[DATA SHOWN]
○ ○ ○ ○ ○

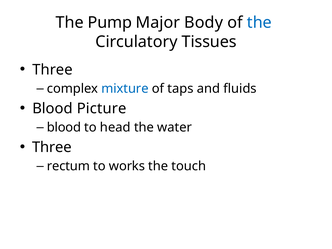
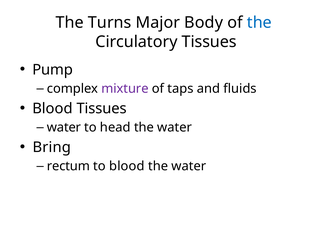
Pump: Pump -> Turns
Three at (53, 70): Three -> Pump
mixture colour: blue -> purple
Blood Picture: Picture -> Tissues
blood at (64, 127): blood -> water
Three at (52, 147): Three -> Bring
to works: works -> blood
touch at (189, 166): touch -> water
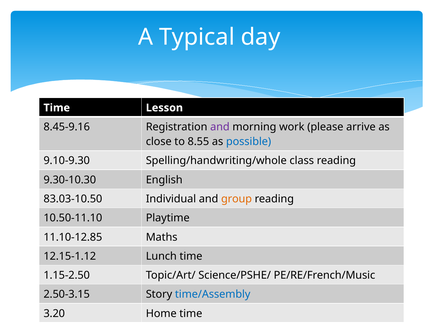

○ ○ ○ ○ ○

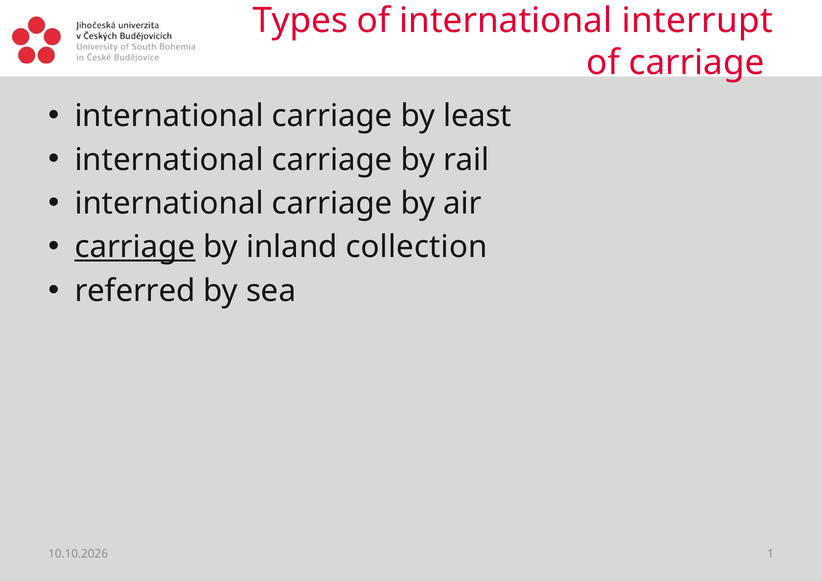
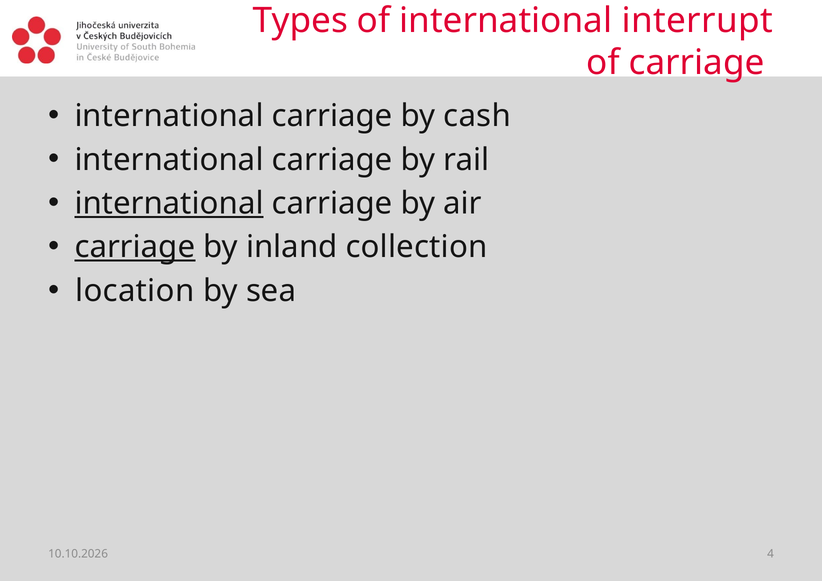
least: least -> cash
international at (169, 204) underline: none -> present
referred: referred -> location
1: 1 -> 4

○ ○ ○ ○ ○

[YOUR OBJECTIVE] Reproduce the entries verbatim, starting at the line containing "Pump: Pump -> Turns" and ending at the line containing "touch at (189, 166): touch -> water", both included.

[ANSWER TO THIS EXERCISE]
Pump: Pump -> Turns
Three at (53, 70): Three -> Pump
mixture colour: blue -> purple
Blood Picture: Picture -> Tissues
blood at (64, 127): blood -> water
Three at (52, 147): Three -> Bring
to works: works -> blood
touch at (189, 166): touch -> water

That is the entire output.